Problem requirements.
With all images omitted, write out the records word for word.

Dataset excerpts
- - - -
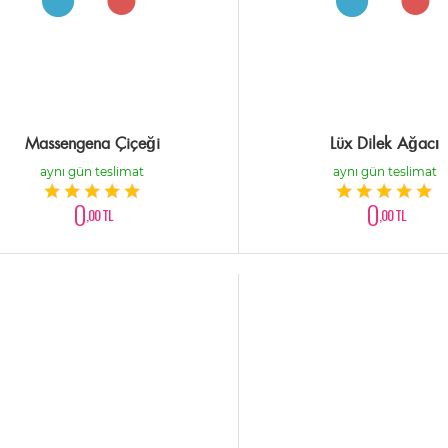
Massengena Çiçeği
Lüx Dilek Ağacı
aynı gün teslimat
aynı gün teslimat
0
0
,00 TL
,00 TL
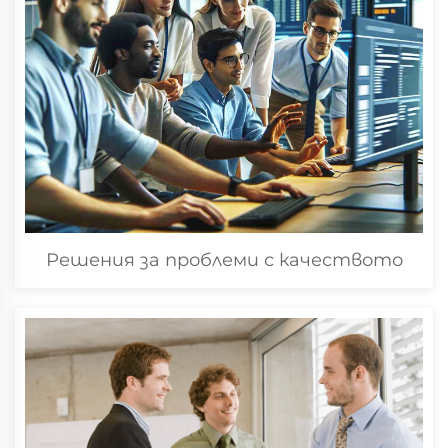
Решения за проблеми с качеството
- - - -
Response area.
Massengena Çiçeği
Lüx Dilek Ağacı
aynı gün teslimat
aynı gün teslimat
0
0
,00 TL
,00 TL
Решения за проблеми с качеството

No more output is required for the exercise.